The task: How many lines below contain the word "boxing"? Give only the number.

Data shown:

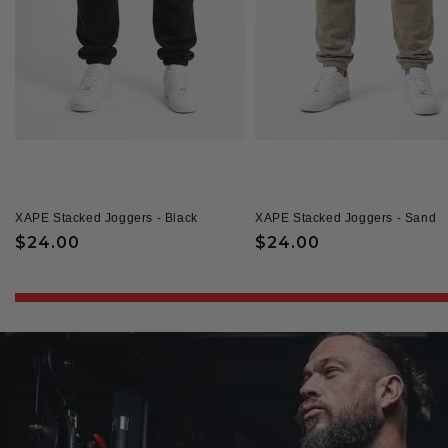
XAPE Stacked Joggers - Black
XAPE Stacked Joggers - Sand
Regular
$24.00
Regular
$24.00
price
price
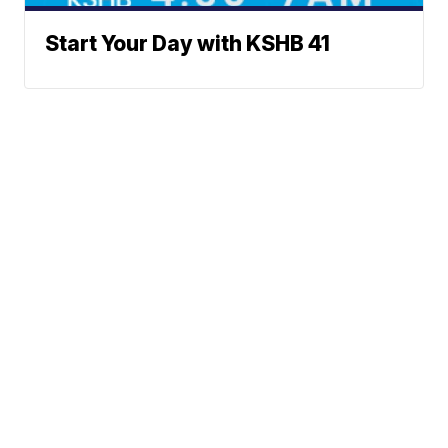
Start Your Day with KSHB 41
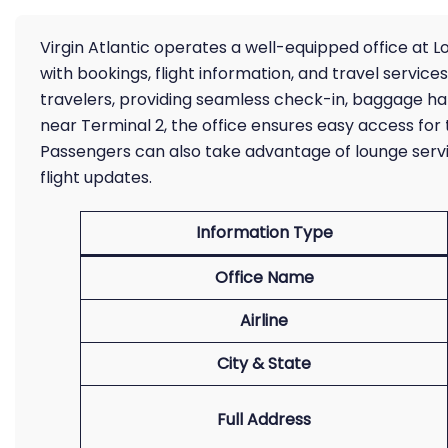
Virgin Atlantic operates a well-equipped office at L
with bookings, flight information, and travel services
travelers, providing seamless check-in, baggage han
near Terminal 2, the office ensures easy access for 
Passengers can also take advantage of lounge serv
flight updates.
Information Type
Office Name
Airline
City & State
Full Address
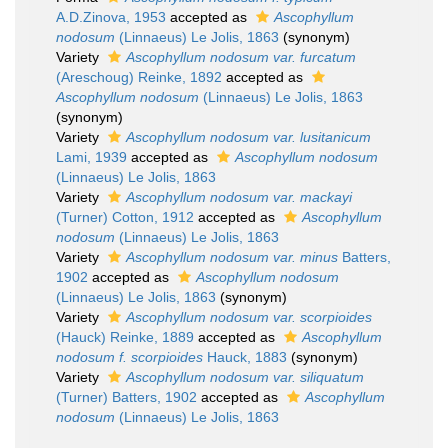
A.D.Zinova, 1953
accepted as
Ascophyllum
nodosum
(Linnaeus) Le Jolis, 1863
(synonym)
Variety
Ascophyllum nodosum var. furcatum
(Areschoug) Reinke, 1892
accepted as
Ascophyllum nodosum
(Linnaeus) Le Jolis, 1863
(synonym)
Variety
Ascophyllum nodosum var. lusitanicum
Lami, 1939
accepted as
Ascophyllum nodosum
(Linnaeus) Le Jolis, 1863
Variety
Ascophyllum nodosum var. mackayi
(Turner) Cotton, 1912
accepted as
Ascophyllum
nodosum
(Linnaeus) Le Jolis, 1863
Variety
Ascophyllum nodosum var. minus
Batters,
1902
accepted as
Ascophyllum nodosum
(Linnaeus) Le Jolis, 1863
(synonym)
Variety
Ascophyllum nodosum var. scorpioides
(Hauck) Reinke, 1889
accepted as
Ascophyllum
nodosum f. scorpioides
Hauck, 1883
(synonym)
Variety
Ascophyllum nodosum var. siliquatum
(Turner) Batters, 1902
accepted as
Ascophyllum
nodosum
(Linnaeus) Le Jolis, 1863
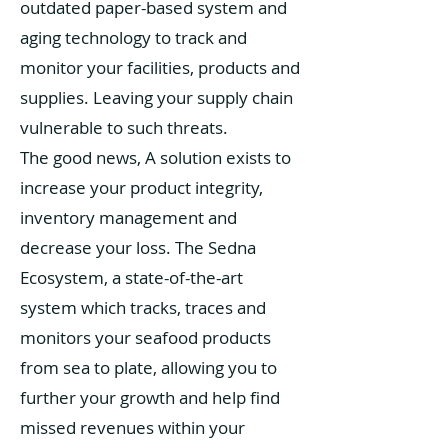
outdated paper-based system and
aging technology to track and
monitor your facilities, products and
supplies. Leaving your supply chain
vulnerable to such threats.
The good news, A solution exists to
increase your product integrity,
inventory management and
decrease your loss. The Sedna
Ecosystem, a state-of-the-art
system which tracks, traces and
monitors your seafood products
from sea to plate, allowing you to
further your growth and help find
missed revenues within your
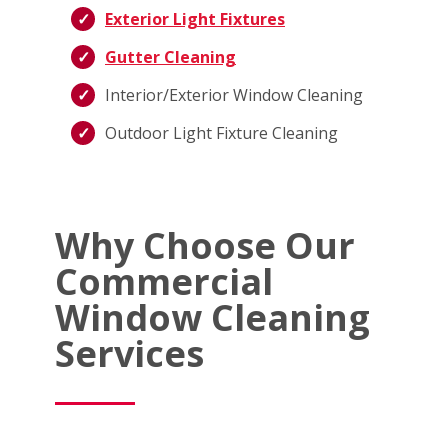
Exterior Light Fixtures
Gutter Cleaning
Interior/Exterior Window Cleaning
Outdoor Light Fixture Cleaning
Why Choose Our
Commercial
Window Cleaning
Services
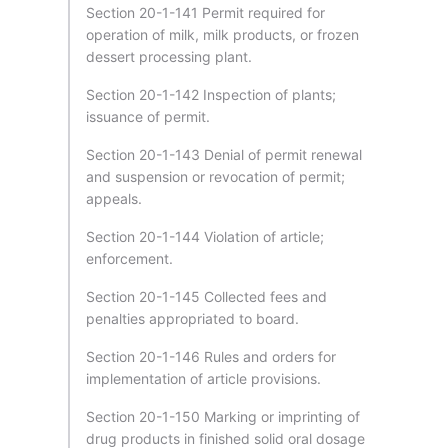
Section 20-1-141 Permit required for
operation of milk, milk products, or frozen
dessert processing plant.
Section 20-1-142 Inspection of plants;
issuance of permit.
Section 20-1-143 Denial of permit renewal
and suspension or revocation of permit;
appeals.
Section 20-1-144 Violation of article;
enforcement.
Section 20-1-145 Collected fees and
penalties appropriated to board.
Section 20-1-146 Rules and orders for
implementation of article provisions.
Section 20-1-150 Marking or imprinting of
drug products in finished solid oral dosage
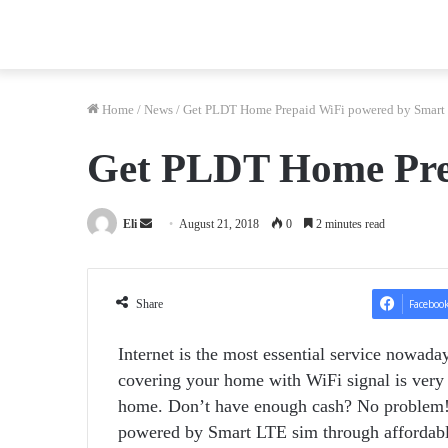
Home
/
News
/
Get PLDT Home Prepaid WiFi powered by Smart
Get PLDT Home Pre
Send
Eli
August 21, 2018
0
2 minutes read
an
email
Share
Faceboo
Internet is the most essential service nowada
covering your home with WiFi signal is very e
home. Don’t have enough cash? No problem
powered by Smart LTE sim through affordabl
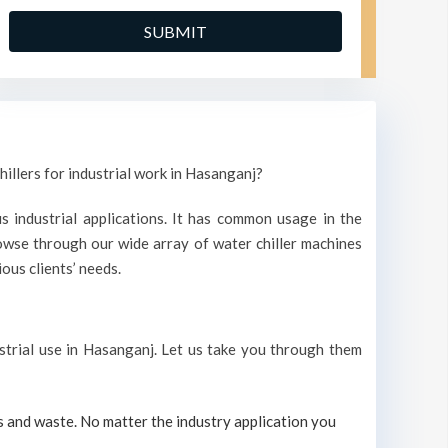
hillers for industrial work in Hasanganj?
s industrial applications. It has common usage in the
wse through our wide array of water chiller machines
ous clients’ needs.
ustrial use in Hasanganj. Let us take you through them
s and waste. No matter the industry application you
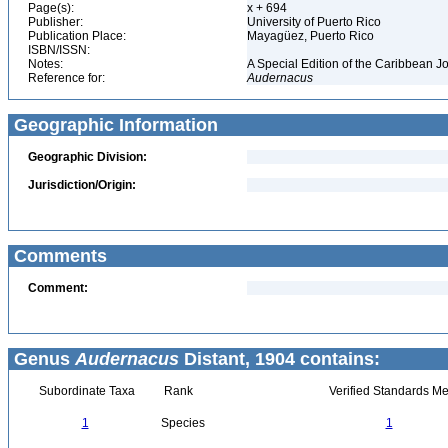
Page(s):
x + 694
Publisher:
University of Puerto Rico
Publication Place:
Mayagüez, Puerto Rico
ISBN/ISSN:
Notes:
A Special Edition of the Caribbean J
Reference for:
Audernacus
Geographic Information
Geographic Division:
Jurisdiction/Origin:
Comments
Comment:
Genus
Audernacus
Distant, 1904 contains:
Subordinate Taxa
Rank
Verified Standards Me
1
Species
1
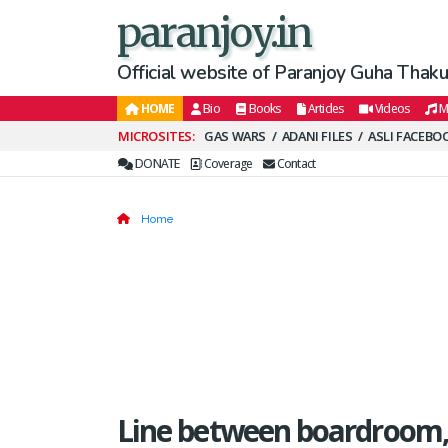
paranjoy.in
Official website of Paranjoy Guha Thakur
HOME
Bio
Books
Articles
Videos
M
Secondary
GAS WARS
ADANI FILES
ASLI FACEBO
Menu
DONATE
Coverage
Contact
Home
Line between boardroom,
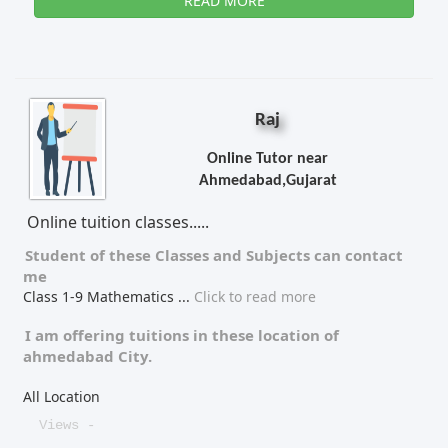
READ MORE
Raj
Online Tutor near
Ahmedabad,Gujarat
Online tuition classes.....
Student of these
Classes
and
Subjects
can contact
me
Class 1-9 Mathematics
...
Click to read more
I am offering tuitions in these location of
ahmedabad City.
All Location
Views -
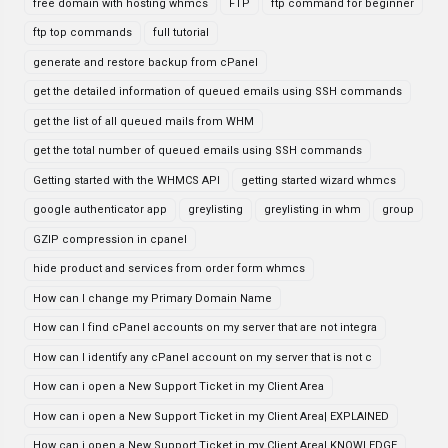
free domain with hosting whmcs
FTP
ftp command for beginner
ftp top commands
full tutorial
generate and restore backup from cPanel
get the detailed information of queued emails using SSH commands
get the list of all queued mails from WHM
get the total number of queued emails using SSH commands
Getting started with the WHMCS API
getting started wizard whmcs
google authenticator app
greylisting
greylisting in whm
group
GZIP compression in cpanel
hide product and services from order form whmcs
How can I change my Primary Domain Name
How can I find cPanel accounts on my server that are not integra
How can I identify any cPanel account on my server that is not c
How can i open a New Support Ticket in my Client Area
How can i open a New Support Ticket in my Client Area| EXPLAINED
How can i open a New Support Ticket in my Client Area| KNOWLEDGE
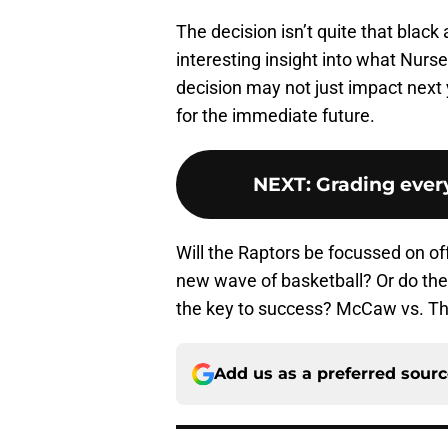
The decision isn’t quite that black 
interesting insight into what Nurse
decision may not just impact next
for the immediate future.
NEXT
:
Grading ever
Will the Raptors be focussed on of
new wave of basketball? Or do they
the key to success? McCaw vs. Tho
Add us as a preferred sour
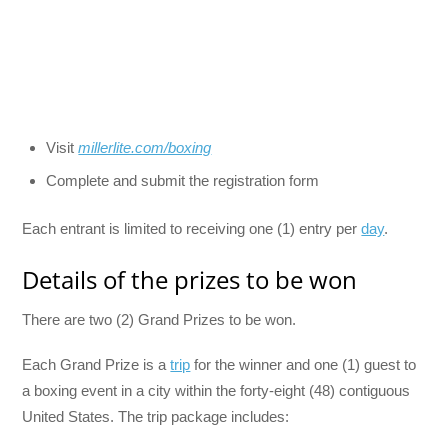
Visit
millerlite.com/boxing
Complete and submit the registration form
Each entrant is limited to receiving one (1) entry per
day
.
Details of the prizes to be won
There are two (2) Grand Prizes to be won.
Each Grand Prize is a
trip
for the winner and one (1) guest to
a boxing event in a city within the forty-eight (48) contiguous
United States. The trip package includes:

Exercise response: 2